(Before and after images)
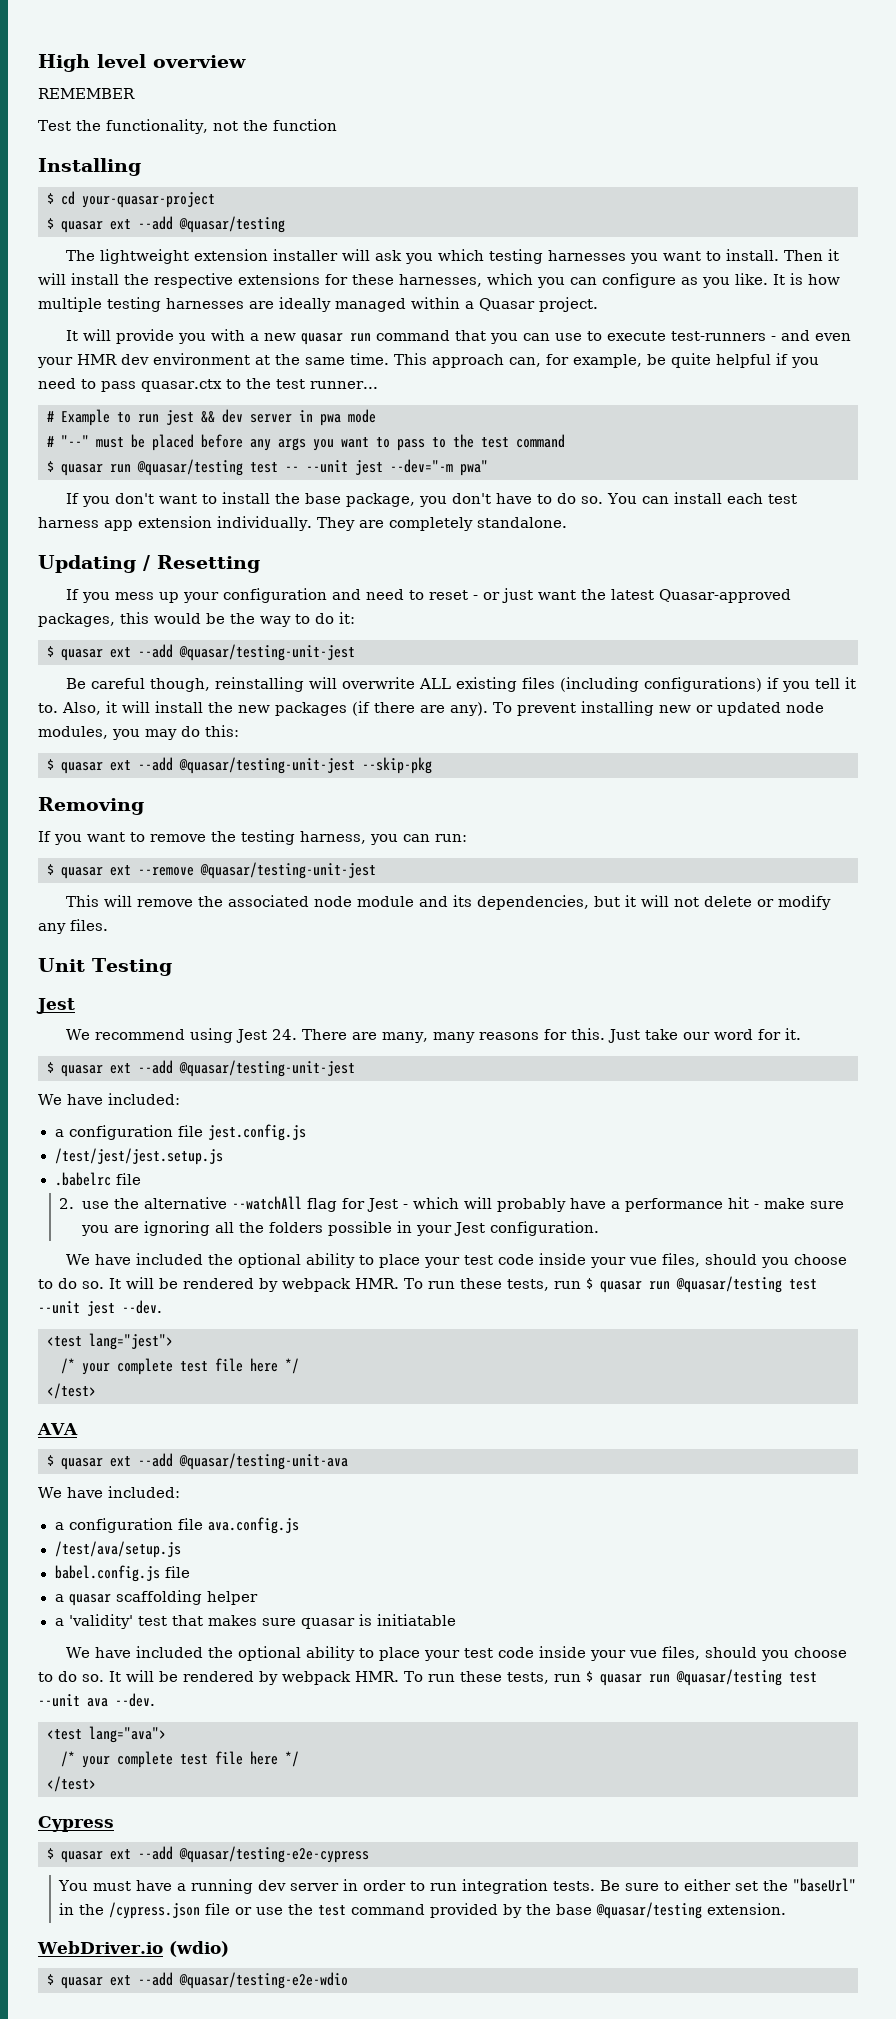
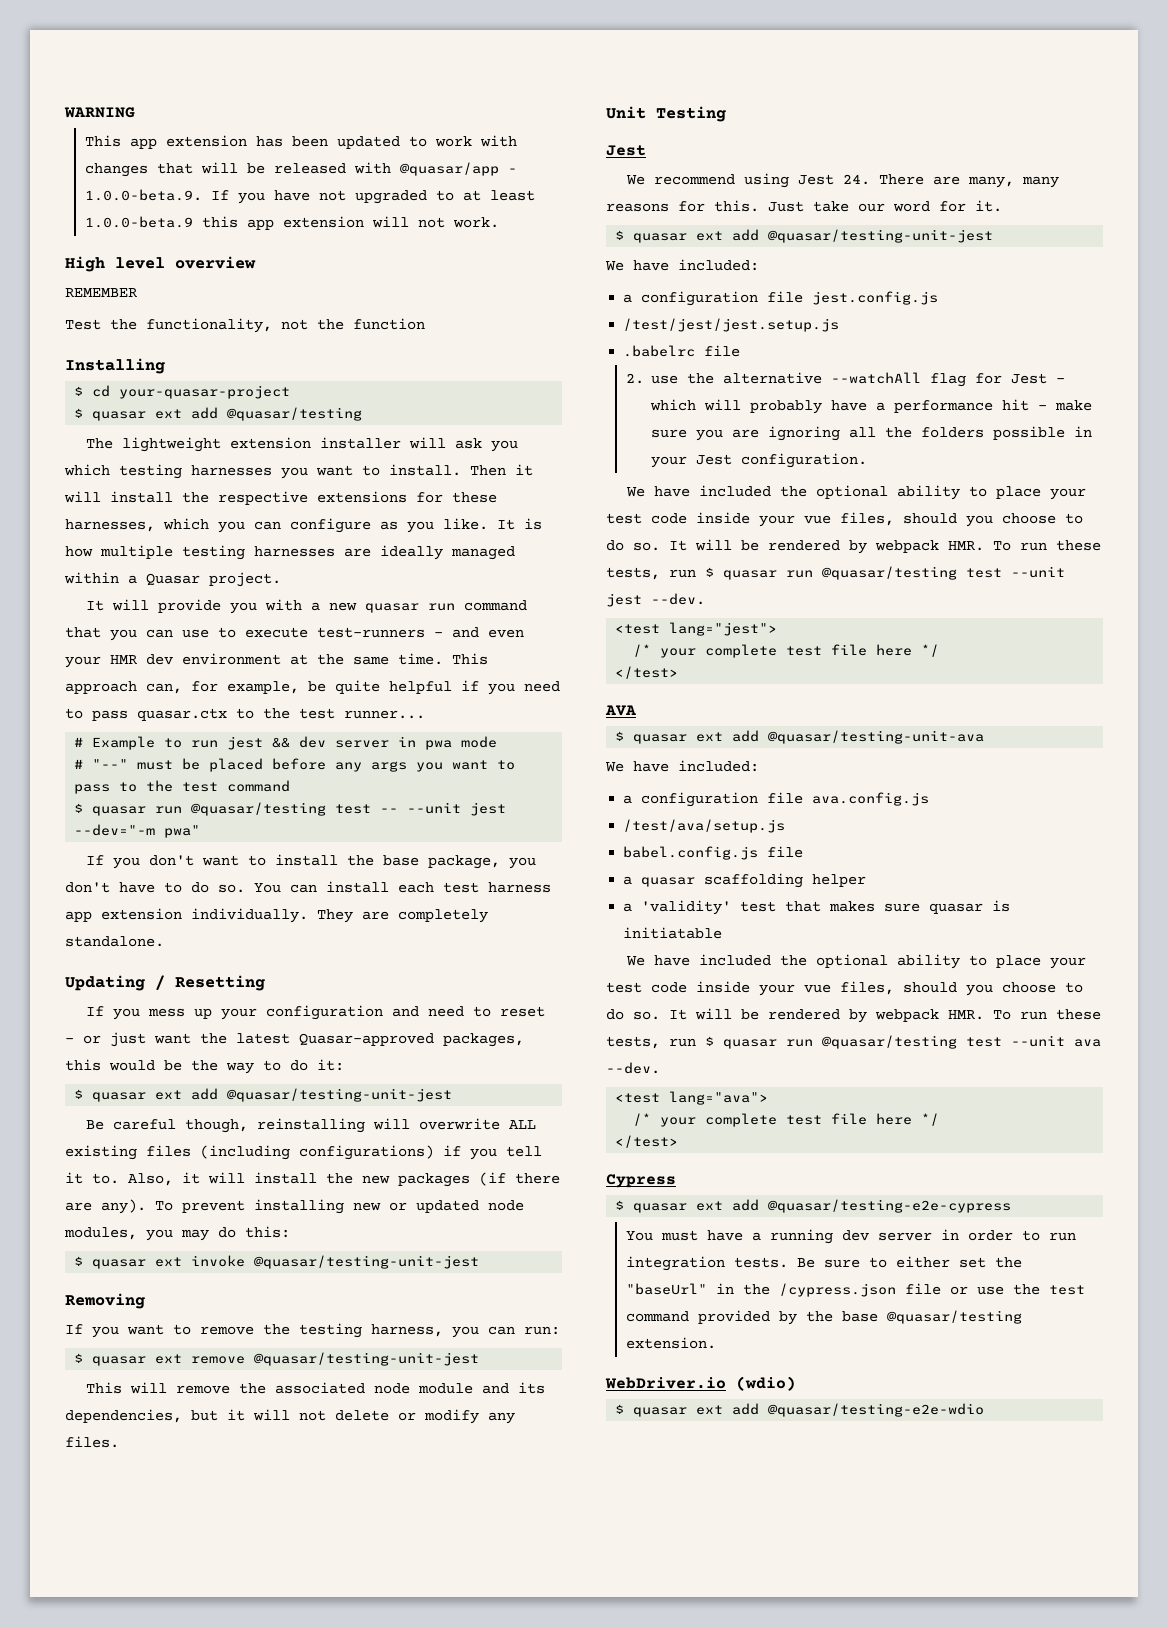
(38, 63) none -> [64,107,135,118] [84,135,517,149] [84,162,517,177] [84,189,535,204] [84,216,499,230] WARNING // This app extension has been updated to work with changes that will be released with @quasar/app - 1.0.0-beta.9. If you have not upgraded to at least 1.0.0-beta.9 this app extension will not work. //
[138,216,173,230] --add -> [191,407,219,419] add
[138,644,173,658] --add -> [191,1088,219,1100] add
[138,757,432,774] --add @quasar/testing-unit-jest --skip-pkg -> [191,1255,480,1269] invoke @quasar/testing-unit-jest
[138,867,194,876] --remove -> [191,1356,246,1364] remove
[138,1060,173,1074] --add -> [732,229,760,241] add
[138,1453,173,1467] --add -> [732,730,760,742] add
[138,1846,173,1860] --add -> [732,1199,760,1211] add
[138,1972,173,1986] --add -> [732,1403,760,1415] add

→ Exercise requirements: None of the pictures belongs in the answer, but all the entries must be repeated exactly.

→ Exercise output:
(38, 63) none -> [64,107,135,118] [84,135,517,149] [84,162,517,177] [84,189,535,204] [84,216,499,230] WARNING // This app extension has been updated to work with changes that will be released with @quasar/app - 1.0.0-beta.9. If you have not upgraded to at least 1.0.0-beta.9 this app extension will not work. //
[138,216,173,230] --add -> [191,407,219,419] add
[138,644,173,658] --add -> [191,1088,219,1100] add
[138,757,432,774] --add @quasar/testing-unit-jest --skip-pkg -> [191,1255,480,1269] invoke @quasar/testing-unit-jest
[138,867,194,876] --remove -> [191,1356,246,1364] remove
[138,1060,173,1074] --add -> [732,229,760,241] add
[138,1453,173,1467] --add -> [732,730,760,742] add
[138,1846,173,1860] --add -> [732,1199,760,1211] add
[138,1972,173,1986] --add -> [732,1403,760,1415] add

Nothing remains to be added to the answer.